While huge weddings have never been my thing (is it just me or does it seem like the bigger the wedding, the shorter the marriage?), I don’t think that I can co-sign on elopements anymore. Not because I think it’s a sin, but again, everything that is permissible is not always beneficial (I Corinthians 6:12). It can be 20 people at your wedding, but all women deserve to be honored and celebrated. On this earth, when God is pleased, there is nothing more sacred, more special, more beautiful than a wedding ceremony. When you run off and secretly do it, you are missing the opportunity to be honored and to have those who love you rejoice in the next stage of your purpose.

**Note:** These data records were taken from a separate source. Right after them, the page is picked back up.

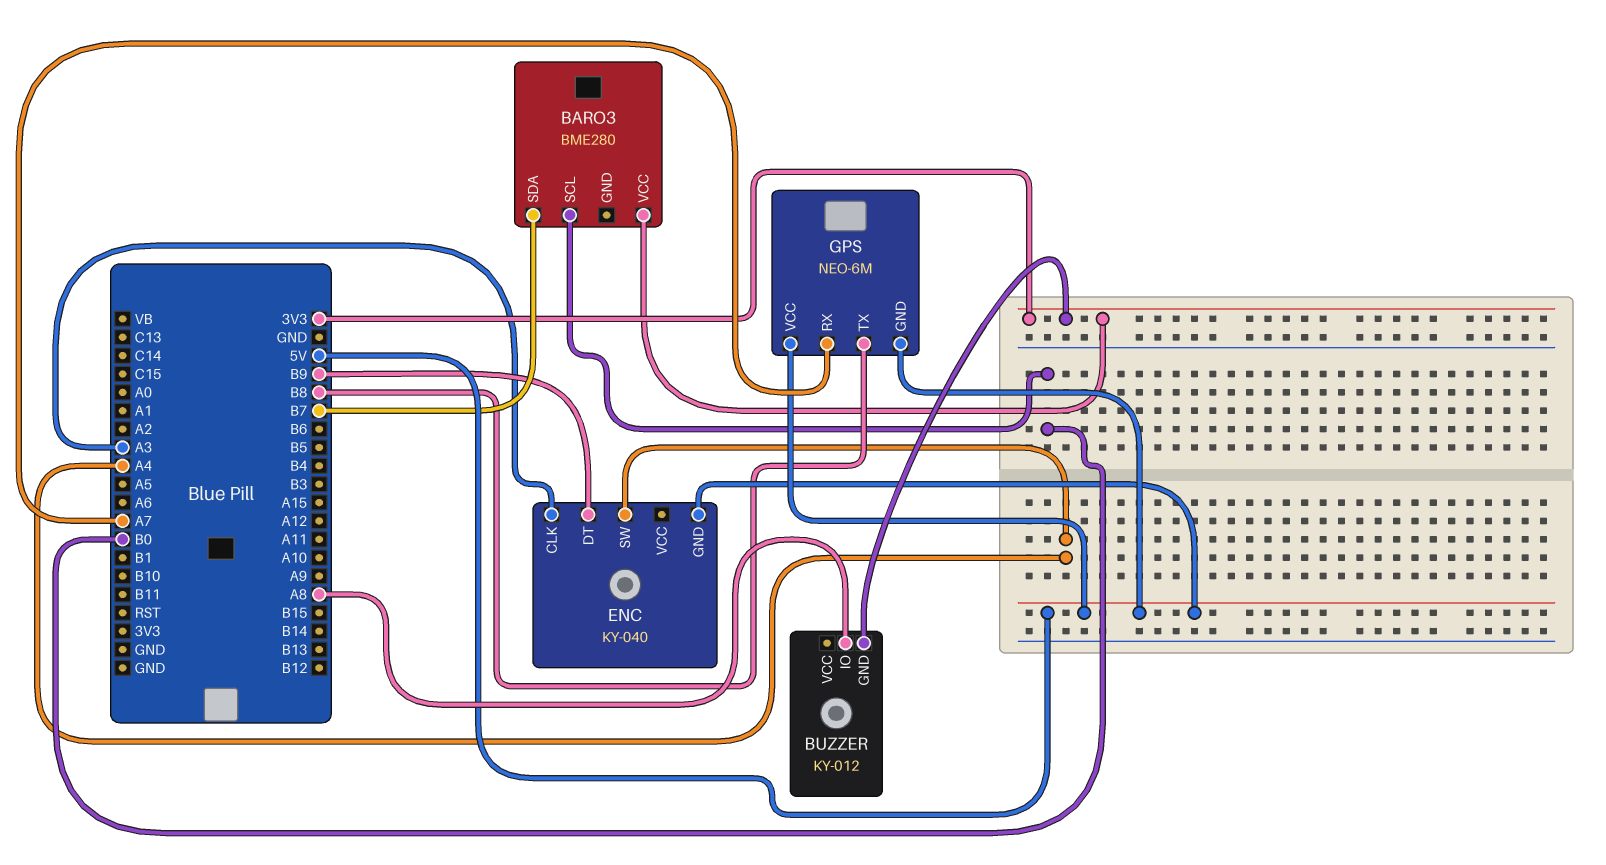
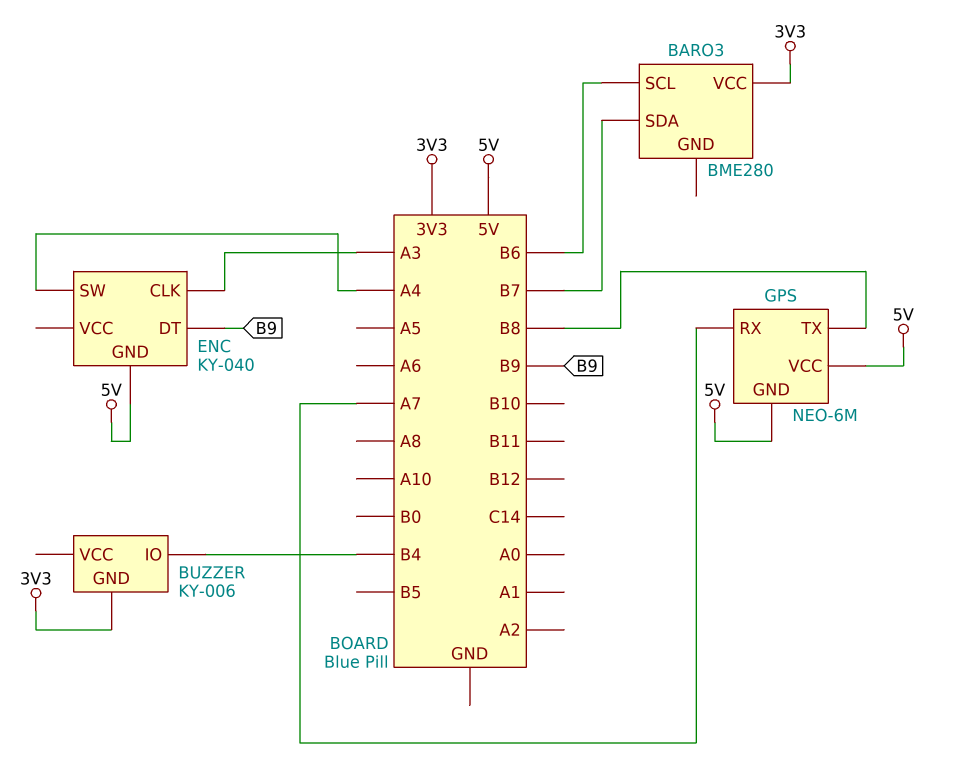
BARO3 pin SCL: B0 -> B6
BUZZER: KY-012 -> KY-006
BUZZER pin IO: A8 -> B4

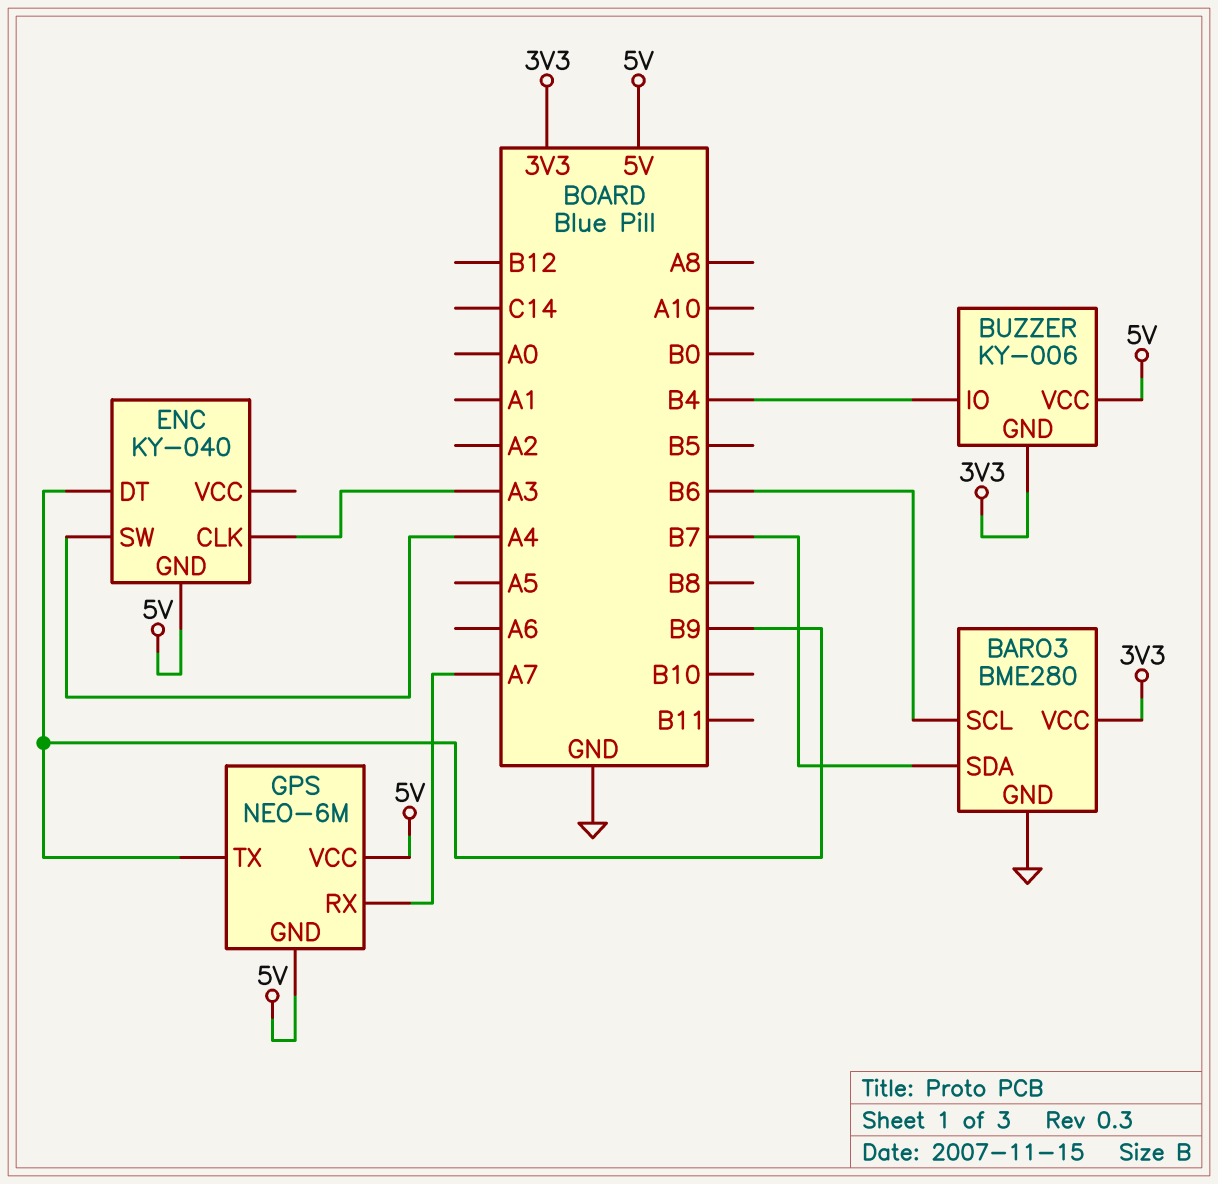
BARO3 pin GND: none -> GND
BUZZER pin VCC: none -> 5V
GPS pin TX: B8 -> B9

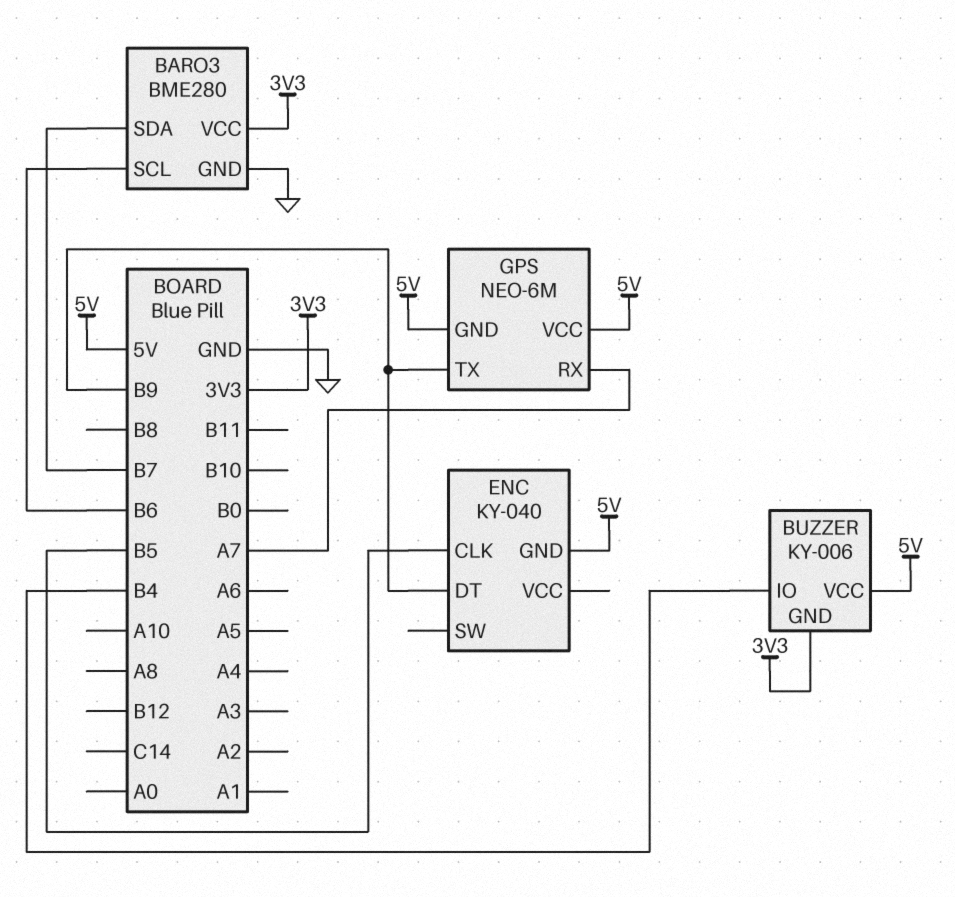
ENC pin CLK: A3 -> B5
ENC pin SW: A4 -> none

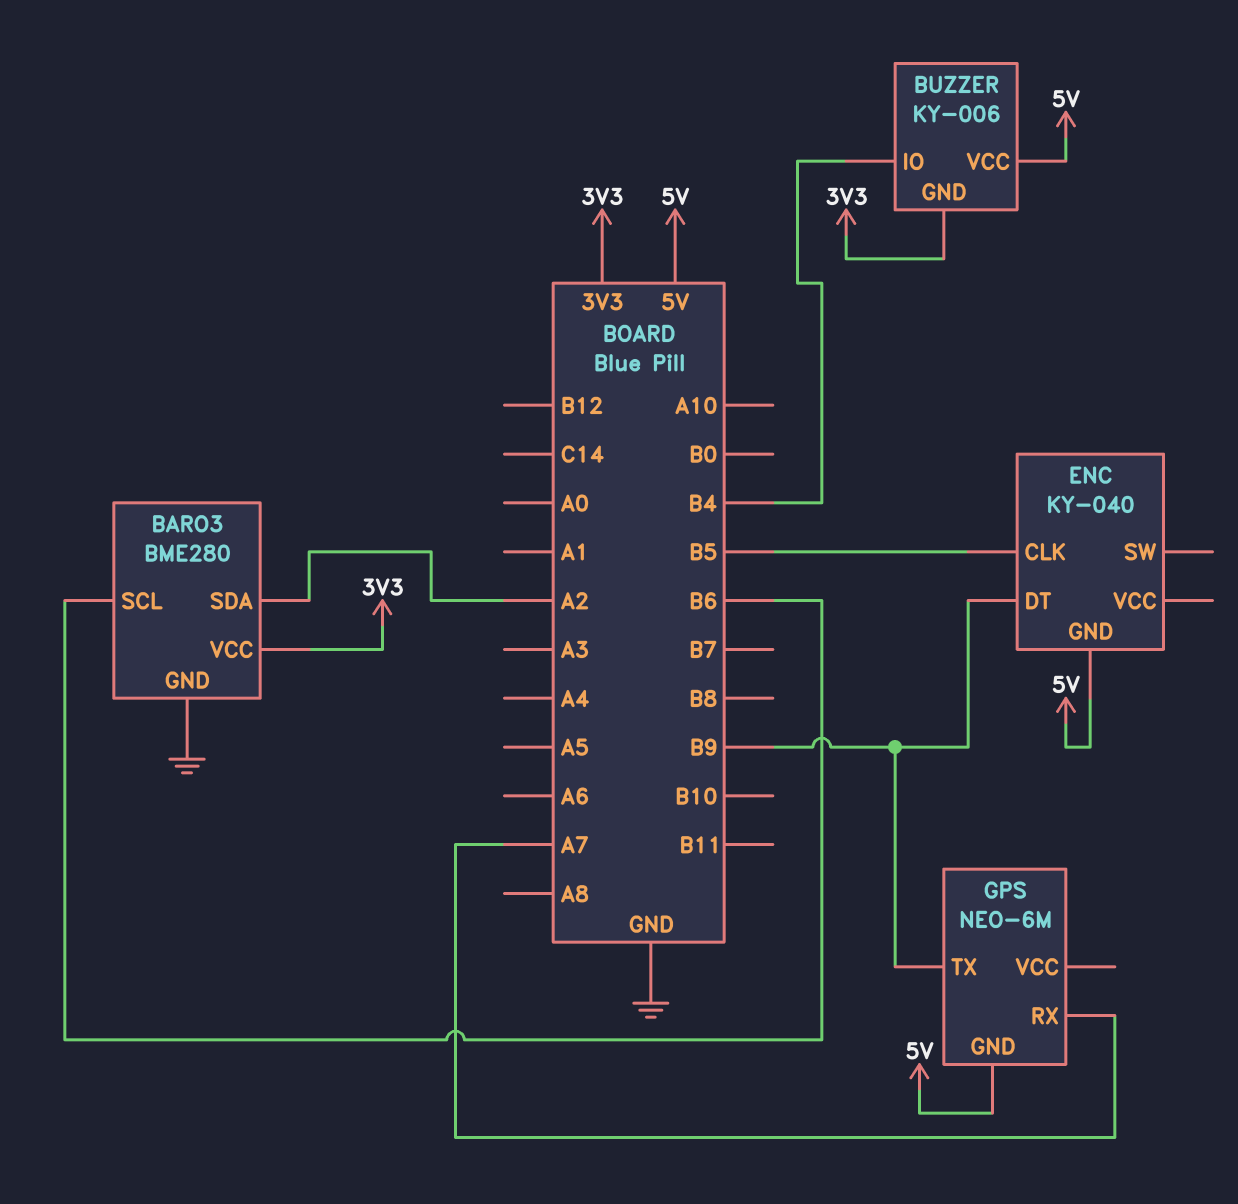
BARO3 pin SDA: B7 -> A2
GPS pin VCC: 5V -> none

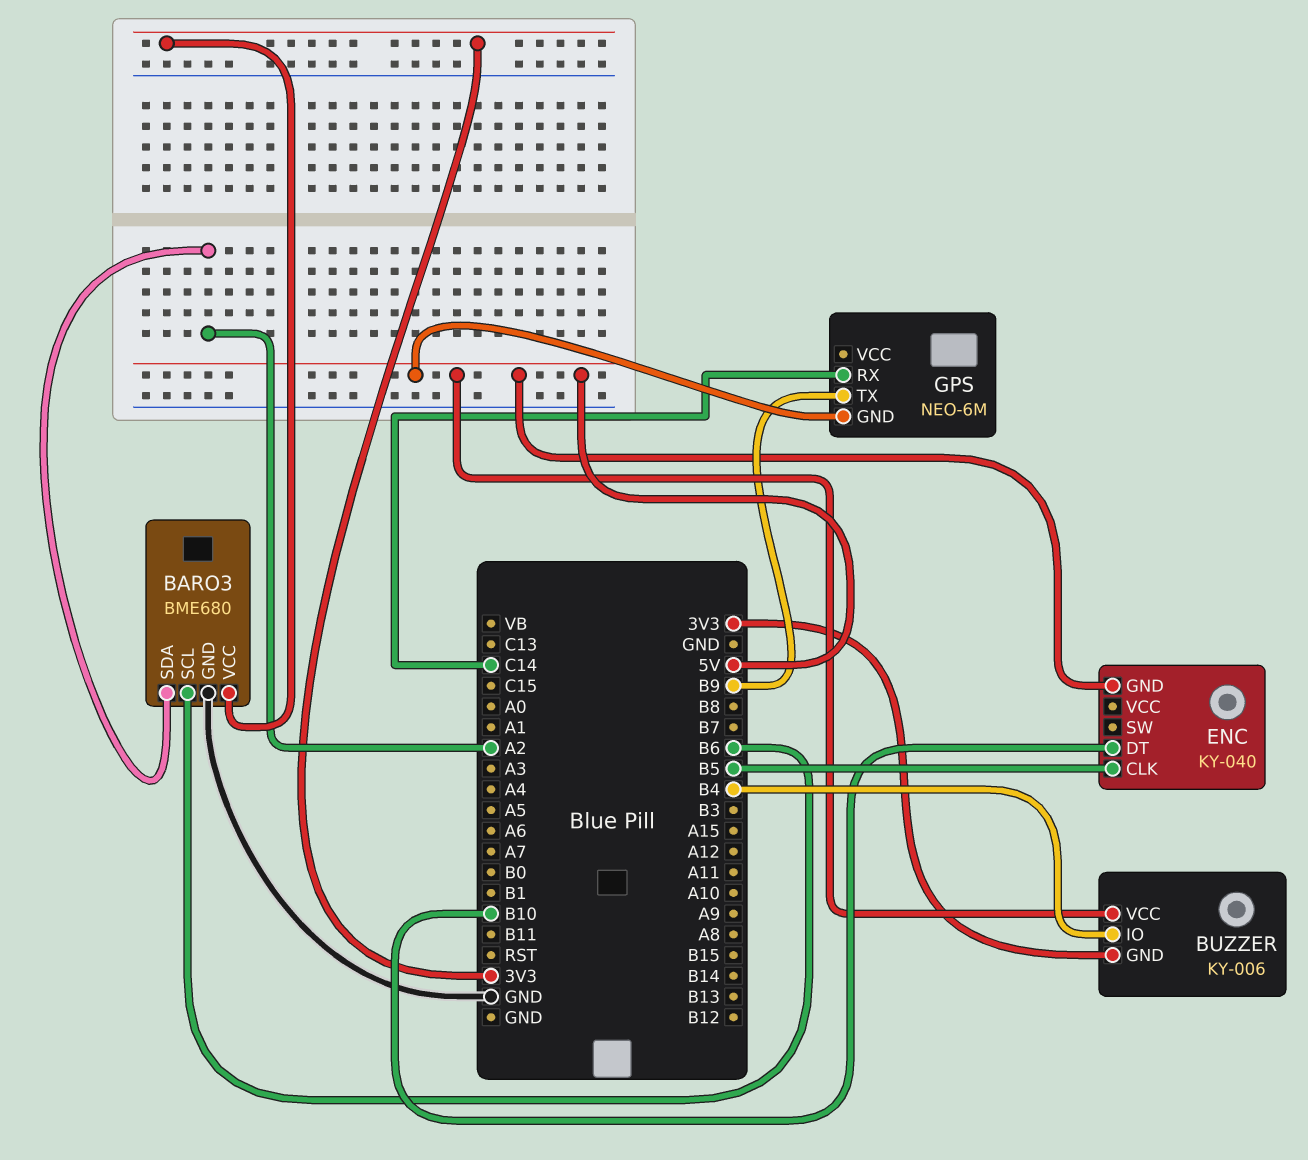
BARO3: BME280 -> BME680
ENC pin DT: B9 -> B10
GPS pin RX: A7 -> C14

And so (and I know I am saying this to someone), if the two of you cannot afford a wedding (again, even if it’s just 10 people in your living room), please wait. If a man who cannot afford to give you a day, that’s a great indication of some rocky roads ahead. Remember, if you are in Christ, you are royal priesthood and a special people (I Peter 2:9). A king deserves a queen and a queen deserves to be celebrated.

Homework for today: Study up on the dictionary definitions of “patient” and “waiting” and then chill out. A man who is meant to be your lifetime companion will know how, when and where to find you without your help. In the midst of an entire kingdom of women, King Xerxes knew where to find Queen Esther.

And he gave her a holiday to prove it!